[Start of section]

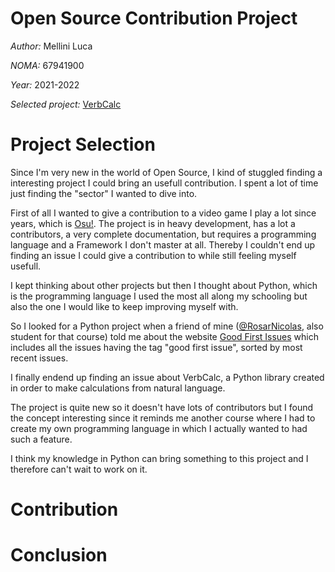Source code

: # Open Source Contribution Project

*Author:* Mellini Luca

*NOMA:* 67941900

*Year:* 2021-2022

*Selected project:* [VerbCalc](https://github.com/ErykPiasecki07/VerbCalc)

# Project Selection

Since I'm very new in the world of Open Source, I kind of stuggled finding a interesting project I could bring an usefull contribution. I spent a lot of time just finding the "sector" I wanted to dive into. 

First of all I wanted to give a contribution to a video game I play a lot since years, which is [Osu!](https://github.com/ppy/osu). The project is in heavy development, has a lot a contributors, a very complete documentation, but requires a programming language and a Framework I don't master at all. Thereby I couldn't end up finding an issue I could give a contribution to while still feeling myself usefull.

I kept thinking about other projects but then I thought about Python, which is the programming language I used the most all along my schooling but also the one I would like to keep improving myself with.

So I looked for a Python project when a friend of mine ([@RosarNicolas](https://github.com/RosarNicolas), also student for that course) told me about the website [Good First Issues](https://goodfirstissues.com/) which includes all the issues having the tag "good first issue", sorted by most recent issues.

I finally endend up finding an issue about VerbCalc, a Python library created in order to make calculations from natural language. 

The project is quite new so it doesn't have lots of contributors but I found the concept interesting since it reminds me another course where I had to create my own programming language in which I actually wanted to had such a feature.

I think my knowledge in Python can bring something to this project and I therefore can't wait to work on it.


# Contribution


# Conclusion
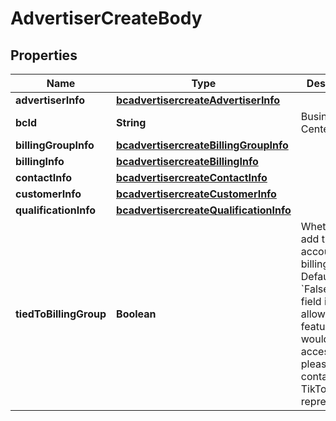 # AdvertiserCreateBody

## Properties
Name | Type | Description | Notes
------------ | ------------- | ------------- | -------------
**advertiserInfo** | [**bcadvertisercreateAdvertiserInfo**](bcadvertisercreateAdvertiserInfo.md) |  |[required]  
**bcId** | **String** | Business Center ID |[required]  
**billingGroupInfo** | [**bcadvertisercreateBillingGroupInfo**](bcadvertisercreateBillingGroupInfo.md) |  |  [optional]
**billingInfo** | [**bcadvertisercreateBillingInfo**](bcadvertisercreateBillingInfo.md) |  |  [optional]
**contactInfo** | [**bcadvertisercreateContactInfo**](bcadvertisercreateContactInfo.md) |  |  [optional]
**customerInfo** | [**bcadvertisercreateCustomerInfo**](bcadvertisercreateCustomerInfo.md) |  |[required]  
**qualificationInfo** | [**bcadvertisercreateQualificationInfo**](bcadvertisercreateQualificationInfo.md) |  |  [optional]
**tiedToBillingGroup** | **Boolean** | Whether to add the ad account to a billing group. Default value: &#x60;False&#x60;. This field is an allowlist-only feature. If you would like to access it, please contact your TikTok representative |  [optional]
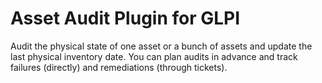 # Asset Audit Plugin for GLPI
Audit the physical state of one asset or a bunch of assets and update the last physical inventory date.
You can plan audits in advance and track failures (directly) and remediations (through tickets).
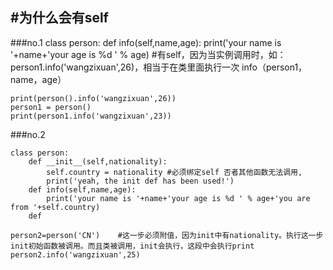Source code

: #为什么会有self
---------
###no.1
    class person:
        def info(self,name,age): 
            print('your name is '+name+'your age is %d ' % age) #有self，因为当实例调用时，如：person1.info('wangzixuan',26)，相当于在类里面执行一次
            info（person1，name，age）

    print(person().info('wangzixuan',26))
    person1 = person()
    print(person1.info('wangzixuan',23))  


###no.2

    class person:
        def __init__(self,nationality):
            self.country = nationality #必须绑定self 否者其他函数无法调用,
            print('yeah, the init def has been used!')
        def info(self,name,age):
            print('your name is '+name+'your age is %d ' % age+'you are from '+self.country)
        def

    person2=person('CN')    #这一步必须附值，因为init中有nationality。执行这一步init初始函数被调用。而且类被调用，init会执行，这段中会执行print
    person2.info('wangzixuan',25)
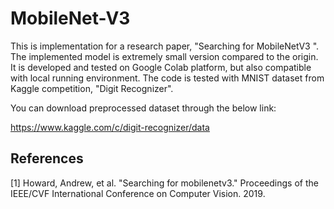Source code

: # MobileNet-V3
This is implementation for a research paper, "Searching for MobileNetV3
". The implemented model is extremely small version compared to the origin. It is developed and tested on Google Colab platform, but also compatible with local running environment. The code is tested with MNIST dataset from Kaggle competition, "Digit Recognizer".


You can download preprocessed dataset through the below link:

https://www.kaggle.com/c/digit-recognizer/data


## References

[1]  Howard, Andrew, et al. "Searching for mobilenetv3." Proceedings of the IEEE/CVF International Conference on Computer Vision. 2019.

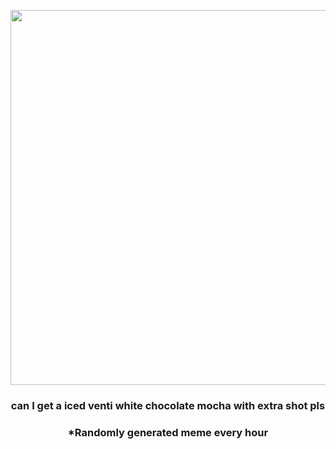 <p align="center">
        <img src="https://i.redd.it/uhm9ecut4s2a1.jpg" width="600" height="600">
        </p>
        <h3 align="center">can I get a iced venti white chocolate mocha with extra shot pls</h3>
        <h3 align="center">*Randomly generated meme every hour</h3>
    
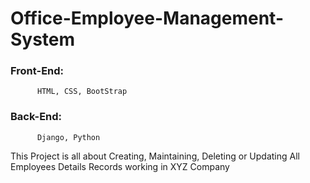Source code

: # Office-Employee-Management-System
### Front-End:
          HTML, CSS, BootStrap
### Back-End:
          Django, Python

This Project is all about Creating, Maintaining, Deleting or Updating All Employees Details Records working in XYZ Company
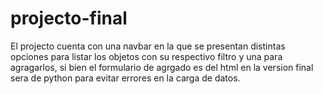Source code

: # projecto-final
El projecto cuenta con una navbar en la que se presentan distintas opciones para listar los objetos con su respectivo filtro y una para agragarlos, si bien el formulario de agrgado es del html en la version final sera de python para evitar errores en la carga de datos. 
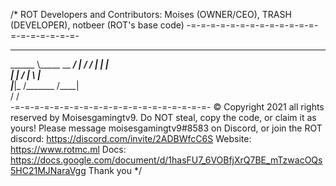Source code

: /*
ROT Developers and Contributors:
Moises (OWNER/CEO), 
TRASH (DEVELOPER),
notbeer (ROT's base code)
-=-=-=-=-=-=-=-=-=-=-=-=-=-=-=-=-=-=-=-=-
__________ ___________________
\______   \\_____  \__    ___/
 |       _/ /   |   \|    |   
 |    |   \/    |    \    |   
 |____|_  /\_______  /____|   
        \/         \/         
-=-=-=-=-=-=-=-=-=-=-=-=-=-=-=-=-=-=-=-=-
© Copyright 2021 all rights reserved by Moisesgamingtv9. Do NOT steal, copy the code, or claim it as yours!
Please message moisesgamingtv9#8583 on Discord, or join the ROT discord: https://discord.com/invite/2ADBWfcC6S
Website: https://www.rotmc.ml
Docs: https://docs.google.com/document/d/1hasFU7_6VOBfjXrQ7BE_mTzwacOQs5HC21MJNaraVgg
Thank you
*/
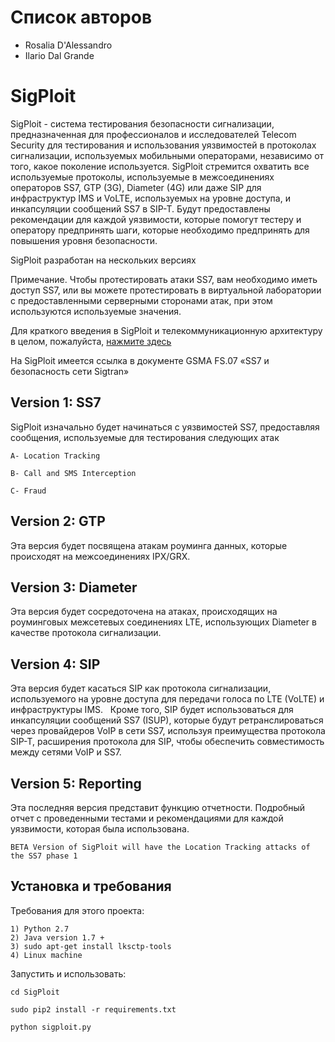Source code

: # Список авторов
- Rosalia D'Alessandro
- Ilario Dal Grande


# SigPloit
SigPloit - система тестирования безопасности сигнализации, предназначенная для профессионалов и исследователей Telecom Security для тестирования и использования уязвимостей в протоколах сигнализации, используемых мобильными операторами, независимо от того, какое поколение используется. SigPloit стремится охватить все используемые протоколы, используемые в межсоединениях операторов SS7, GTP (3G), Diameter (4G) или даже SIP для инфраструктур IMS и VoLTE, используемых на уровне доступа, и инкапсуляции сообщений SS7 в SIP-T. Будут предоставлены рекомендации для каждой уязвимости, которые помогут тестеру и оператору предпринять шаги, которые необходимо предпринять для повышения уровня безопасности.

SigPloit разработан на нескольких версиях

Примечание. Чтобы протестировать атаки SS7, вам необходимо иметь доступ SS7, или вы можете протестировать в виртуальной лаборатории с предоставленными серверными сторонами атак, при этом используются используемые значения.

Для краткого введения в SigPloit и телекоммуникационную архитектуру в целом, пожалуйста, <a href="https://github.com/SigPloiter/SigPloit/wiki/1--Welcome-to-SigPloit">нажмите здесь </a>

На SigPloit имеется ссылка в документе GSMA FS.07 «SS7 и безопасность сети Sigtran»

  Version 1: SS7
  -------------
  SigPloit изначально будет начинаться с уязвимостей SS7, предоставляя сообщения, используемые для тестирования следующих атак
  
    A- Location Tracking
    
    B- Call and SMS Interception
    
    C- Fraud
  
  Version 2: GTP
  ------------
  Эта версия будет посвящена атакам роуминга данных, которые происходят на межсоединениях IPX/GRX.
  
  Version 3: Diameter
  -----------------
  Эта версия будет сосредоточена на атаках, происходящих на роуминговых межсетевых соединениях LTE, использующих Diameter в   качестве протокола сигнализации.
  
  Version 4: SIP
  ------------
  Эта версия будет касаться SIP как протокола сигнализации, используемого на уровне доступа для передачи голоса по LTE (VoLTE) и инфраструктуры IMS.
  Кроме того, SIP будет использоваться для инкапсуляции сообщений SS7 (ISUP), которые будут ретранслироваться через провайдеров VoIP в сети SS7, используя преимущества протокола SIP-T, расширения протокола для SIP, чтобы обеспечить совместимость между сетями VoIP и SS7.
  
  Version 5: Reporting
  ------------------
  Эта последняя версия представит функцию отчетности. Подробный отчет с проведенными тестами и рекомендациями для каждой уязвимости, которая была использована.
  
    BETA Version of SigPloit will have the Location Tracking attacks of the SS7 phase 1

## Установка и требования
Требования для этого проекта:

    1) Python 2.7
    2) Java version 1.7 +
    3) sudo apt-get install lksctp-tools
    4) Linux machine

Запустить и использовать:

    cd SigPloit
    
    sudo pip2 install -r requirements.txt
    
    python sigploit.py
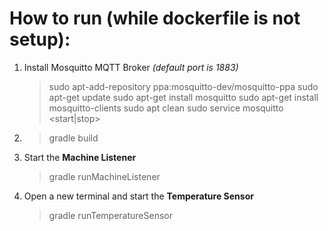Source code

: # How to run (while dockerfile is not setup):

1. Install Mosquitto MQTT Broker *(default port is 1883)*
    > sudo apt-add-repository ppa:mosquitto-dev/mosquitto-ppa
    > sudo apt-get update
    > sudo apt-get install mosquitto
    > sudo apt-get install mosquitto-clients
    > sudo apt clean
    > sudo service mosquitto <start|stop>
2. > gradle build
3. Start the **Machine Listener**
    > gradle runMachineListener
4. Open a new terminal and start the **Temperature Sensor**
    > gradle runTemperatureSensor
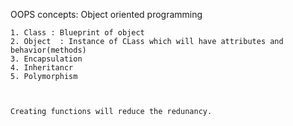 OOPS concepts: Object oriented programming


    1. Class : Blueprint of object
    2. Object  : Instance of CLass which will have attributes and behavior(methods)
    3. Encapsulation
    4. Inheritancr
    5. Polymorphism



    Creating functions will reduce the redunancy.
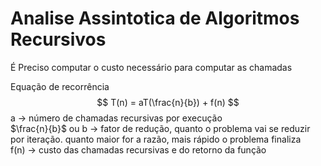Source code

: # Analise Assintotica de Algoritmos Recursivos

É Preciso computar o custo necessário para computar as chamadas 

Equação de recorrência
$$
  T(n) = aT(\frac{n}{b}) + f(n)
$$
a -> número de chamadas recursivas por execução \
$\frac{n}{b}$ ou b -> fator de redução, quanto o problema vai se reduzir por iteração. quanto maior for a razão, mais rápido o problema finaliza \
f(n) -> custo das chamadas recursivas e do retorno da função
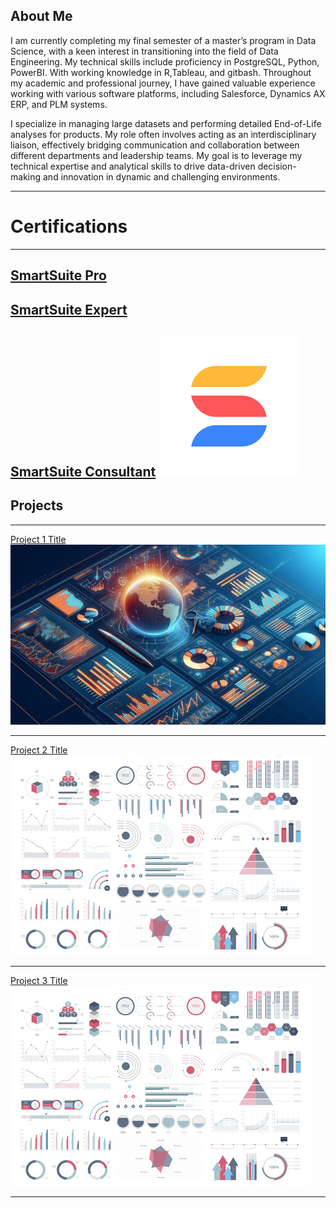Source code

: ## About Me
I am currently completing my final semester of a master’s program in Data Science, with a keen interest in transitioning into the field of Data Engineering. My technical skills include proficiency in PostgreSQL, Python, PowerBI. With working knowledge in R,Tableau, and gitbash. Throughout my academic and professional journey, I have gained valuable experience working with various software platforms, including Salesforce, Dynamics AX ERP, and PLM systems.

I specialize in managing large datasets and performing detailed End-of-Life analyses for products. My role often involves acting as an interdisciplinary liaison, effectively bridging communication and collaboration between different departments and leadership teams. My goal is to leverage my technical expertise and analytical skills to drive data-driven decision-making and innovation in dynamic and challenging environments.

---
# Certifications
---
[SmartSuite Pro](pdf/certificate-pro-certification.pdf)
---
[SmartSuite Expert](pdf/certificate-expert-certification.pdf)
---
[SmartSuite Consultant](pdf/certificate-consultant-certification.pdf)
<img src="images/images.png?raw=true"/>
---

## Projects

---

[Project 1 Title](sample_page)
<img src="images/thumb1.png?raw=true"/>

---
[Project 2 Title](/pdf/sample_presentation.pdf)
<img src="images/dummy_thumbnail.jpg?raw=true"/>

---
[Project 3 Title](http://example.com/)
<img src="images/dummy_thumbnail.jpg?raw=true"/>

---

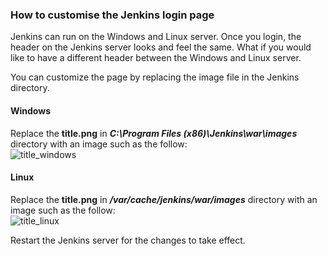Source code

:### How to customise the Jenkins login page

Jenkins can run on the Windows and Linux server. Once you login, the header on the Jenkins server looks and feel the same. What if you would like to have a different header between the Windows and Linux server.

You can customize the page by replacing the image file in the Jenkins directory.

#### Windows

Replace the **title.png** in ***C:\Program Files (x86)\Jenkins\war\images*** directory with an image such as the follow:   
![title_windows](https://user-images.githubusercontent.com/17056169/70356130-cd4aa080-18c7-11ea-934d-7a5f3a74d7fd.png)

#### Linux

Replace the **title.png** in ***/var/cache/jenkins/war/images*** directory with an image such as the follow:    
![title_linux](https://user-images.githubusercontent.com/17056169/70356090-b60bb300-18c7-11ea-98eb-7d475a547a7b.png)

Restart the Jenkins server for the changes to take effect.
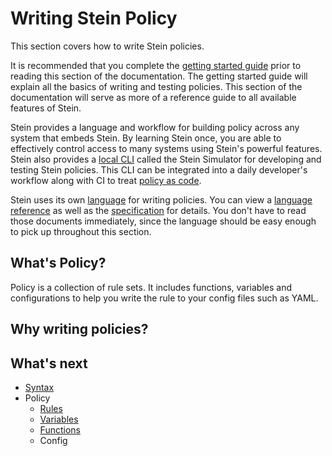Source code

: # Writing Stein Policy

This section covers how to write Stein policies.

It is recommended that you complete the [getting started guide]() prior to reading this section of the documentation. The getting started guide will explain all the basics of writing and testing policies. This section of the documentation will serve as more of a reference guide to all available features of Stein.

Stein provides a language and workflow for building policy across any system that embeds Stein. By learning Stein once, you are able to effectively control access to many systems using Stein's powerful features. Stein also provides a [local CLI]() called the Stein Simulator for developing and testing Stein policies. This CLI can be integrated into a daily developer's workflow along with CI to treat [policy as code]().

Stein uses its own [language]() for writing policies. You can view a [language reference]() as well as the [specification]() for details. You don't have to read those documents immediately, since the language should be easy enough to pick up throughout this section.

## What's Policy?

Policy is a collection of rule sets. It includes functions, variables and configurations to help you write the rule to your config files such as YAML.

## Why writing policies?

## What's next

- [Syntax](syntax/syntax.md)
- Policy
  - [Rules](policy/rules.md)
  - [Variables](policy/variables.md)
  - [Functions](policy/functions.md)
  - Config
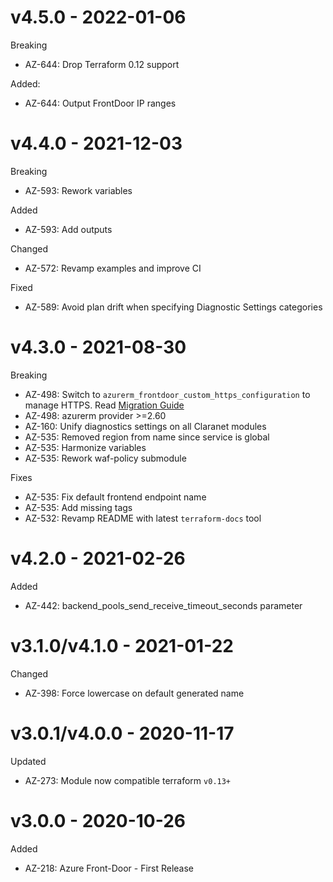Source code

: # v4.5.0 - 2022-01-06

Breaking
  * AZ-644: Drop Terraform 0.12 support

Added:
  * AZ-644: Output FrontDoor IP ranges

# v4.4.0 - 2021-12-03

Breaking
  * AZ-593: Rework variables

Added
  * AZ-593: Add outputs

Changed
  * AZ-572: Revamp examples and improve CI

Fixed
  * AZ-589: Avoid plan drift when specifying Diagnostic Settings categories

# v4.3.0 - 2021-08-30

Breaking
  * AZ-498: Switch to `azurerm_frontdoor_custom_https_configuration` to manage HTTPS. Read [Migration Guide](https://registry.terraform.io/providers/hashicorp/azurerm/latest/docs/resources/frontdoor_custom_https_configuration)
  * AZ-498: azurerm provider >=2.60
  * AZ-160: Unify diagnostics settings on all Claranet modules
  * AZ-535: Removed region from name since service is global
  * AZ-535: Harmonize variables
  * AZ-535: Rework waf-policy submodule

Fixes
  * AZ-535: Fix default frontend endpoint name
  * AZ-535: Add missing tags
  * AZ-532: Revamp README with latest `terraform-docs` tool

# v4.2.0 - 2021-02-26

Added
  * AZ-442: backend\_pools\_send\_receive\_timeout\_seconds parameter

# v3.1.0/v4.1.0 - 2021-01-22

Changed
  * AZ-398: Force lowercase on default generated name

# v3.0.1/v4.0.0 - 2020-11-17

Updated
  * AZ-273: Module now compatible terraform `v0.13+`

# v3.0.0 - 2020-10-26

Added
  * AZ-218: Azure Front-Door - First Release
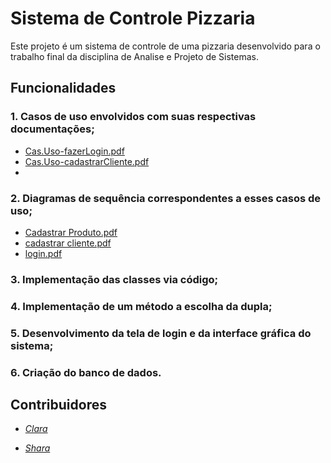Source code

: # Sistema de Controle Pizzaria

Este projeto é um sistema de controle de uma pizzaria desenvolvido para o trabalho final da disciplina de Analise e Projeto de Sistemas.

## Funcionalidades
### 1. Casos de uso envolvidos com suas respectivas documentações;
  - [Cas.Uso-fazerLogin.pdf](https://github.com/user-attachments/files/18666477/Cas.Uso-fazerLogin.pdf)
  - [Cas.Uso-cadastrarCliente.pdf](https://github.com/user-attachments/files/18666486/Cas.Uso-cadastrarCliente.pdf)
  - 


### 2. Diagramas de sequência correspondentes a esses casos de uso;
  - [Cadastrar Produto.pdf](https://github.com/user-attachments/files/18666333/Cadastrar.Produto.pdf)
  - [cadastrar cliente.pdf](https://github.com/user-attachments/files/18666347/cadastrar.cliente.pdf)
  - [login.pdf](https://github.com/user-attachments/files/18666372/login.pdf)

### 3. Implementação das classes via código;
### 4. Implementação de um método a escolha da dupla;
### 5. Desenvolvimento da tela de login e da interface gráfica do sistema;
### 6. Criação do banco de dados.

## Contribuidores
- [*Clara*](https://github.com/ClaraMikaelly-ifpi)

- [*Shara*](https://github.com/Shara-Cristtina-SL)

[End of section]

• Job
Give back, exactly as written, the stretch from the line with "it as yours!" through the line with "Website: https://www.rotmc.ml", and no other lines from the records above.

• Response to this task
© Copyright 2021 all rights reserved by Moisesgamingtv9. Do NOT steal, copy the code, or claim it as yours!
Please message moisesgamingtv9#8583 on Discord, or join the ROT discord: https://discord.com/invite/2ADBWfcC6S
Website: https://www.rotmc.ml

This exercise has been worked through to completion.